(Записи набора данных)
-------
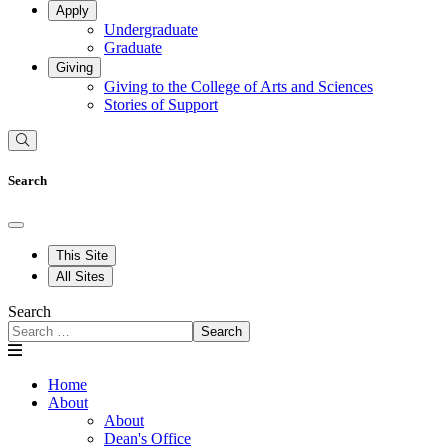
Apply
Undergraduate
Graduate
Giving
Giving to the College of Arts and Sciences
Stories of Support
Search
This Site
All Sites
Search
Search
Home
About
About
Dean's Office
-------
_Что нужно сделать:_ Пожалуйста, выведите дословно все строки текста из приведенных выше данных. В ответ должен попасть только текст.

_Ответ к заданию:_
Apply
Undergraduate
Graduate
Giving
Giving to the College of Arts and Sciences
Stories of Support
Search
This Site
All Sites
Search
Search
Home
About
About
Dean's Office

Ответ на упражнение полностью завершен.